__Work to complete__
[A] Duplicate everything in the crocodile newt text from "The most southerly" down to "barriers to distribution.".
[B] Pick up the account of the new crocodile newt species where it stops and write the next part.

__Supplied passage__

Tylototriton umphangensis: A new species of Crocodile Newt from Tak Province, western Thailand.

Crocodile Newts, Tylototriton spp., range from the eastern Himalayas eastward into central and southern China, and south into Southeast Asia. These Newts are terrestrial outside their breeding season, and have a very narrow range of environmental tolerances, occupying moist subtropical forests at medium-to-high elevations, where the temperature ranges from 15−24.0°C and rainfall is high year-round. Breeding typically occurs during the Monsoon Season. 

The most southerly members of the group are found in Thailand, where there are currently considered to be five species, Tylototriton verrucosus, Tylototriton uyenoi, Tylototriton anguliceps, Tylototriton phukhaensis, and Tylototriton panhai. A number of new populations of these Newts have been discovered in recent years, in the Daen Lao, Thanon Thong Chai, and Dawna mountain ranges. All of these have been provisionally assigned to Tylototriton uyenoi, but this is thought unlikely to be correct, as they show some variation and are scattered in mountainous areas in which both lowlands and mountain ridges are likely to present barriers to distribution.

One of these new populations lies within the Umphang Wildlife Sanctuary in Tak Province, and appears to be both physically and genetically distinct from other Tylototriton species. In a paper published in the journal ZooKeys on 19 November 2021, Porrawee Pomchote and Parada Peerachidacho of the Department of Biology at Chulalongkorn University, Axel Hernandez of the Department of Environmental Sciences at the University Pasquale Paoli of Corsica and the Laboratory for Amphibian Systematic and Evolutionary Research at Nanjing Forestry University, Pitak Sapewisut of the Department of Biology at Chiang Mai University, Wichase Khonsue and Panupong Thammachoti again of the Department of Biology at Chulalongkorn University, and Kanto Nishikawa of the graduate schools of Global Environmental Studies and Human and Environmental Studies at Kyoto University, formally describe this Tak Province population as a new species.

The new species description is based upon four male specimens that were collected during a field survey by Porrawee Pomchote and Pitak Sapewisut on 19 June 2021, and subsequently determined to be a new species upon the basis of both morphological and genetic analysis. The new species is named Tylototriton umphangensis, where 'umphangensis' means 'from Umphang'. 

 
A specimen of Tylototriton umphangensis in the wild. Pomchote et al. (2021).

__Data extract__
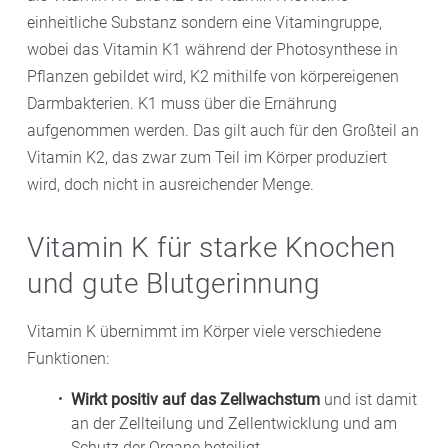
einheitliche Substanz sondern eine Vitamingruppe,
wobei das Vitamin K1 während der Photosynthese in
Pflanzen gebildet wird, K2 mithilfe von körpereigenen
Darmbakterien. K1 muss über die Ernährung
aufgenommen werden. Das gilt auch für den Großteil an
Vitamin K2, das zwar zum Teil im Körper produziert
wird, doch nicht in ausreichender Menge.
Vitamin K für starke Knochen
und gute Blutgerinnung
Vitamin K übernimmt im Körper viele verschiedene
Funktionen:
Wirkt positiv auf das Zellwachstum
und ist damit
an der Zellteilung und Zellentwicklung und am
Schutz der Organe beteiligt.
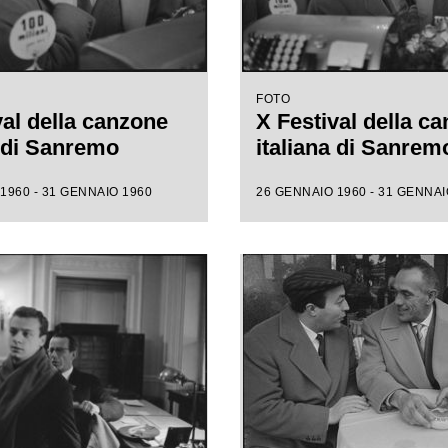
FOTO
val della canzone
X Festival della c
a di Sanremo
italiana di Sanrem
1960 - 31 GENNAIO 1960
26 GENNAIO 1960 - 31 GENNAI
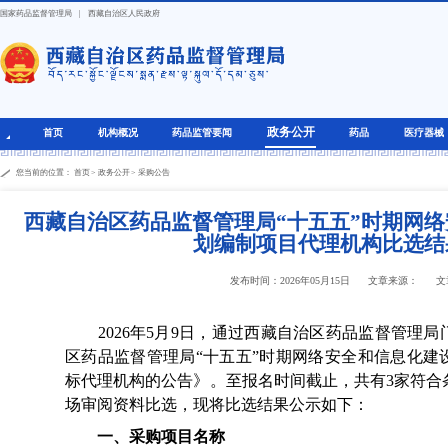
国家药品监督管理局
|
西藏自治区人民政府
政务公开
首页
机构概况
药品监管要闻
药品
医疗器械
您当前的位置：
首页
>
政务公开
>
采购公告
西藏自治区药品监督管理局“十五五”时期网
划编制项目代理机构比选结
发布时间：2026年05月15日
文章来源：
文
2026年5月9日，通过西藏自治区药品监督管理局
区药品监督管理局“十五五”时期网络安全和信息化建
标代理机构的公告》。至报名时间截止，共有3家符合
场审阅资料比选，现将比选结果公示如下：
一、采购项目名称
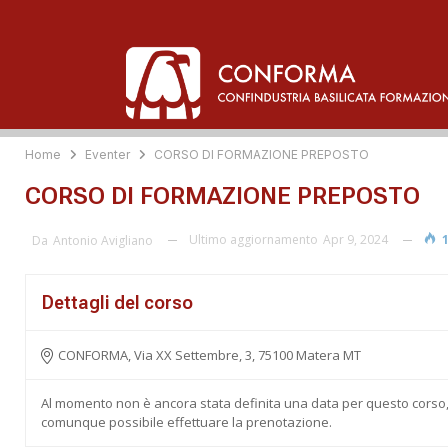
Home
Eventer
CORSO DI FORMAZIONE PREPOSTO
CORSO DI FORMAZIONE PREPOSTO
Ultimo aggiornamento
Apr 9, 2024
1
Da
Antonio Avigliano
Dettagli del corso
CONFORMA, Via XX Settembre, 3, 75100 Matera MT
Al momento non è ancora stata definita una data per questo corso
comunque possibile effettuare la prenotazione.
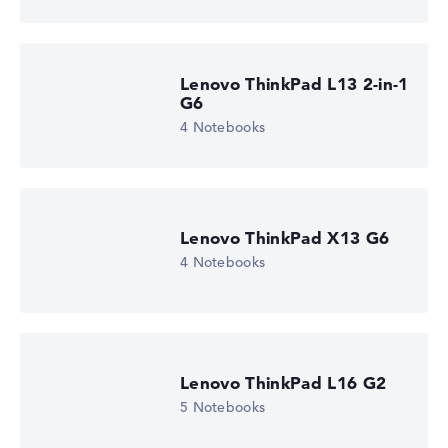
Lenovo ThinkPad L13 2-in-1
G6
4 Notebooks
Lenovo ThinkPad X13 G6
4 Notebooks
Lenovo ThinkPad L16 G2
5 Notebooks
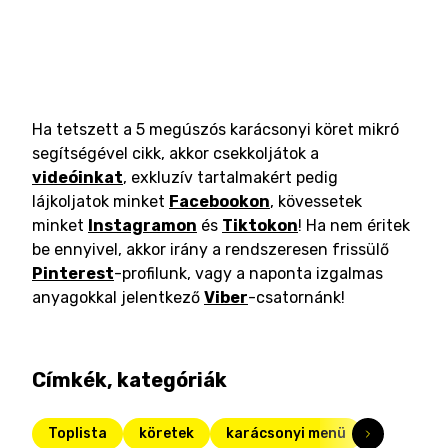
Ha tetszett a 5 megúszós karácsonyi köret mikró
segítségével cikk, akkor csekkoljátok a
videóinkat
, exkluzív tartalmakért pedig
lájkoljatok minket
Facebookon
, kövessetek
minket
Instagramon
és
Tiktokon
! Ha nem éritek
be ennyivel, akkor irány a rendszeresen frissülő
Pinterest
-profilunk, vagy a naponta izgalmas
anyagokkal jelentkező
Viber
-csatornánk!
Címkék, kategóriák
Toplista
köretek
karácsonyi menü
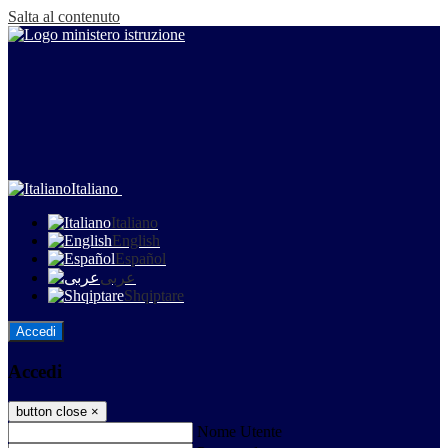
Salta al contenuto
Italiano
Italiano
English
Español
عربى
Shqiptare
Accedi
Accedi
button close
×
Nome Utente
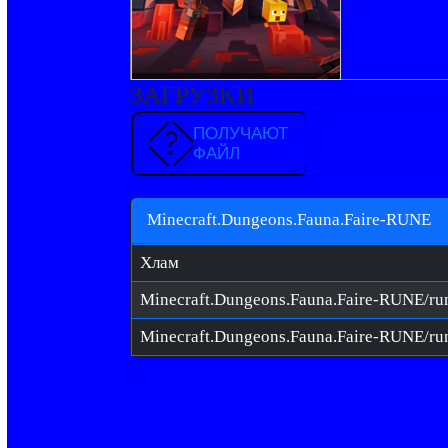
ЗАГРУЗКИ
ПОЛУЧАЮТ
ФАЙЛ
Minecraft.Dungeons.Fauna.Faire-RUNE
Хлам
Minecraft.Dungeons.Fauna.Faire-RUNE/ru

__Answer section__
[A]
The most southerly members of the group are found in Thailand, where there are currently considered to be five species, Tylototriton verrucosus, Tylototriton uyenoi, Tylototriton anguliceps, Tylototriton phukhaensis, and Tylototriton panhai. A number of new populations of these Newts have been discovered in recent years, in the Daen Lao, Thanon Thong Chai, and Dawna mountain ranges. All of these have been provisionally assigned to Tylototriton uyenoi, but this is thought unlikely to be correct, as they show some variation and are scattered in mountainous areas in which both lowlands and mountain ridges are likely to present barriers to distribution.

[B]
Like all Crocodile Newts, Tylototriton umphangensis has granular nodules on its dorsal surface, as we;; as bony ridges on its head and along its spine. It is a medium-sized member of the genus, with a length ranging from 65.6-75.3 mm excluding the tail (Newts can regrow their tails, so the length of a Newt's tail is not considered useful for assessing its size). They have short snouts, bulging quadrate regions, prominent head and spine ridges, and narrow tails. They are dark brown to blackish in colour, with the underside being lighter than the upper.

All four specimens were collected from under leaf litter and among the stems of Arrowroot Plants in a small ephemeral pond in an evergreen forest, during the local rainy season. The pond was 5.2 m long and 2.7 m wide, and 17 cm deep at its deepest. The area lies within the Dawna Mountain Range, which extends from eastern Myanmar into northwestern Thailand, and the species is thought likely to occur elsewhere within this range. 

 
Habitat at the type locality of Tylototriton umphangensis at Umphang Wildlife Sanctuary, Tak Province, western Thailand. Pomchote et al. (2021).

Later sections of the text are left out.